§ **Entries provided**:
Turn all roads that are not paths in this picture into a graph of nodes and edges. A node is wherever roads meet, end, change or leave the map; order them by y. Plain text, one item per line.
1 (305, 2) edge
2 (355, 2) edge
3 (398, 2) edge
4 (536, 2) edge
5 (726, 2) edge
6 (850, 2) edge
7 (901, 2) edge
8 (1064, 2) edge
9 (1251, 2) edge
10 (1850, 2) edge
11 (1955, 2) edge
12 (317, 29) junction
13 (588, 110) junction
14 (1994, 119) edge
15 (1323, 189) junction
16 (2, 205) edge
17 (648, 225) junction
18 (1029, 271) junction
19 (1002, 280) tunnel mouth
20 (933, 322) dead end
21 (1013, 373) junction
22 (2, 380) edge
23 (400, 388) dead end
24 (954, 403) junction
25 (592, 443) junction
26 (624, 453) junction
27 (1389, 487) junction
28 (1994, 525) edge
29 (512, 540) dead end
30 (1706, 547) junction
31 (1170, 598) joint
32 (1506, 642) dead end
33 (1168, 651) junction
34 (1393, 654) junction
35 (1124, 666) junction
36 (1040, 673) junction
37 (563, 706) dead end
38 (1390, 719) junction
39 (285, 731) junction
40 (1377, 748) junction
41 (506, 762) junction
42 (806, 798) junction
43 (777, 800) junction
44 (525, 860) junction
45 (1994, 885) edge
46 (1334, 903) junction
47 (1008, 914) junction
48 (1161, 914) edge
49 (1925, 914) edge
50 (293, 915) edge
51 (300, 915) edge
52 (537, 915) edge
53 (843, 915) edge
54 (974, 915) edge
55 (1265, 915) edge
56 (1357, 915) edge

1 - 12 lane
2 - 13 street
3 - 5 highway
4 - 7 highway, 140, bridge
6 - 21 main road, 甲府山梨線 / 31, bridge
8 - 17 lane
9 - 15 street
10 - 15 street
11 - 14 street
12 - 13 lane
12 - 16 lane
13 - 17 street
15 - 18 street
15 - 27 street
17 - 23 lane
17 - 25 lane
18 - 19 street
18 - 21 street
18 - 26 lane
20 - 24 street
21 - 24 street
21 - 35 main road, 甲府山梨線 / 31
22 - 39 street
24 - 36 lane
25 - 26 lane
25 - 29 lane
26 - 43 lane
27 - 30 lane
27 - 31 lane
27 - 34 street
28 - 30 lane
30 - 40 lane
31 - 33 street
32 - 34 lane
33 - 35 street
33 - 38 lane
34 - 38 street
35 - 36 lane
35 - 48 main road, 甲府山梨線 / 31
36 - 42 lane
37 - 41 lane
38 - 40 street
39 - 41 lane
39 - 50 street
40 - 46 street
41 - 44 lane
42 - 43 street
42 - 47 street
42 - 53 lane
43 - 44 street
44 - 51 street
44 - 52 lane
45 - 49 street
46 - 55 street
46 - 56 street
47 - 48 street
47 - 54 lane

§ **Goal of the exercise**:
Copy out all the records exactly.

§ **Answer below**:
Turn all roads that are not paths in this picture into a graph of nodes and edges. A node is wherever roads meet, end, change or leave the map; order them by y. Plain text, one item per line.
1 (305, 2) edge
2 (355, 2) edge
3 (398, 2) edge
4 (536, 2) edge
5 (726, 2) edge
6 (850, 2) edge
7 (901, 2) edge
8 (1064, 2) edge
9 (1251, 2) edge
10 (1850, 2) edge
11 (1955, 2) edge
12 (317, 29) junction
13 (588, 110) junction
14 (1994, 119) edge
15 (1323, 189) junction
16 (2, 205) edge
17 (648, 225) junction
18 (1029, 271) junction
19 (1002, 280) tunnel mouth
20 (933, 322) dead end
21 (1013, 373) junction
22 (2, 380) edge
23 (400, 388) dead end
24 (954, 403) junction
25 (592, 443) junction
26 (624, 453) junction
27 (1389, 487) junction
28 (1994, 525) edge
29 (512, 540) dead end
30 (1706, 547) junction
31 (1170, 598) joint
32 (1506, 642) dead end
33 (1168, 651) junction
34 (1393, 654) junction
35 (1124, 666) junction
36 (1040, 673) junction
37 (563, 706) dead end
38 (1390, 719) junction
39 (285, 731) junction
40 (1377, 748) junction
41 (506, 762) junction
42 (806, 798) junction
43 (777, 800) junction
44 (525, 860) junction
45 (1994, 885) edge
46 (1334, 903) junction
47 (1008, 914) junction
48 (1161, 914) edge
49 (1925, 914) edge
50 (293, 915) edge
51 (300, 915) edge
52 (537, 915) edge
53 (843, 915) edge
54 (974, 915) edge
55 (1265, 915) edge
56 (1357, 915) edge

1 - 12 lane
2 - 13 street
3 - 5 highway
4 - 7 highway, 140, bridge
6 - 21 main road, 甲府山梨線 / 31, bridge
8 - 17 lane
9 - 15 street
10 - 15 street
11 - 14 street
12 - 13 lane
12 - 16 lane
13 - 17 street
15 - 18 street
15 - 27 street
17 - 23 lane
17 - 25 lane
18 - 19 street
18 - 21 street
18 - 26 lane
20 - 24 street
21 - 24 street
21 - 35 main road, 甲府山梨線 / 31
22 - 39 street
24 - 36 lane
25 - 26 lane
25 - 29 lane
26 - 43 lane
27 - 30 lane
27 - 31 lane
27 - 34 street
28 - 30 lane
30 - 40 lane
31 - 33 street
32 - 34 lane
33 - 35 street
33 - 38 lane
34 - 38 street
35 - 36 lane
35 - 48 main road, 甲府山梨線 / 31
36 - 42 lane
37 - 41 lane
38 - 40 street
39 - 41 lane
39 - 50 street
40 - 46 street
41 - 44 lane
42 - 43 street
42 - 47 street
42 - 53 lane
43 - 44 street
44 - 51 street
44 - 52 lane
45 - 49 street
46 - 55 street
46 - 56 street
47 - 48 street
47 - 54 lane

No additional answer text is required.